- [WRITTEN TASK]: In the passage on science and public policy, by how much time does democracy predate science?

- [SELECTED TEXT]:
The big problem is that when science goes head to head with the "politics" of the day then there are problems. Galileo encountered this, as did even Darwin (he elected to withhold publication to avoid many problems). The end result in the short-term is the scientist is ostracized ... the long-term vindicated.

Now maybe you're asking scientists to do the same today. Don't publish papers or offer recommendations if it will ruffle feathers. I'm sure many scientists do this, but frankly I don't think this is a satisfactory answer.


The root of this discussion is about whether science is necessary or suitable for public policy, and we should probably accept that policy is not scientific, and nor should it be. The alleged scientific findings used as a basis for policy justifications today is mostly compromised and irreproducable junk designed to befog, mesmerize, and browbeat average people into submission, while an elite for whom words have no fixed meanings struggle among themselves for control of bureaucracies.

When policymakers say they defer to "the science" it is forfeiting their responsibility to act with wisdom and good judgment.

Democracy predates science by some three millennia, and to say that we can or should create a scientific democracy is nonsense. Democracy is an ideal and a quality, it is not a system that can be engineered from data with scientific findings or processes. Further, if you engineer a society with policies based on data and laws that only a few initiates understand, that is the specific antithesis to democracy. In the west, we use democratic processes to produce our elite classes, but unfortunately we do not produce wise ones, and they're happy to dodge accountability by blaming scientists or the weather.

Science doesn't create trust in authority either, it produces verification, reproducibility, and models for new tools. Science and data are neither sufficient, nor necessary conditions for wise policy that supports life and creates growth, even when it has made some great contributions to our well being. To say that science shows a given policy is good because it has a scientific justification is circular reasoning.

When you say you believe in science, either you practice it, or you trust its institutional practitioners, which basically means you trust the systems of academic administrators to make policy. Again, not democratic at all. We actually don't need a public understanding of how science works, we just need to hold policymakers to a standard of accountability where they can't slither behind binders of gibberish when called to account for their decisions.

- [DATA EXCERPTS]:
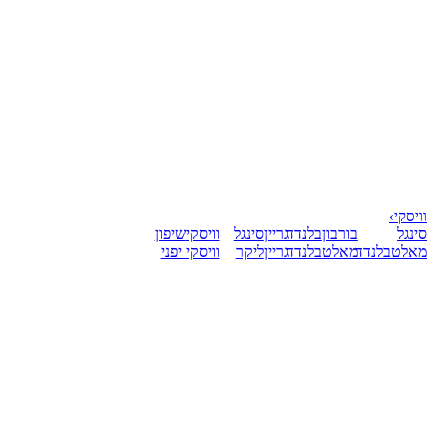
וויסקי
›
סינגל
בורבון
בלנדד
גריין
סינגל
וויסקי
שיפון
מאלט
בלנדד
מאלט
בלנדד
גריין
ליקר
וויסקי יפני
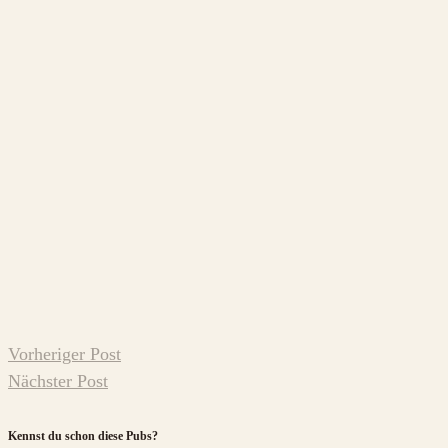
Vorheriger Post
Nächster Post
Kennst du schon diese Pubs?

- [EXERCISE OUTPUT]: Some three millennia.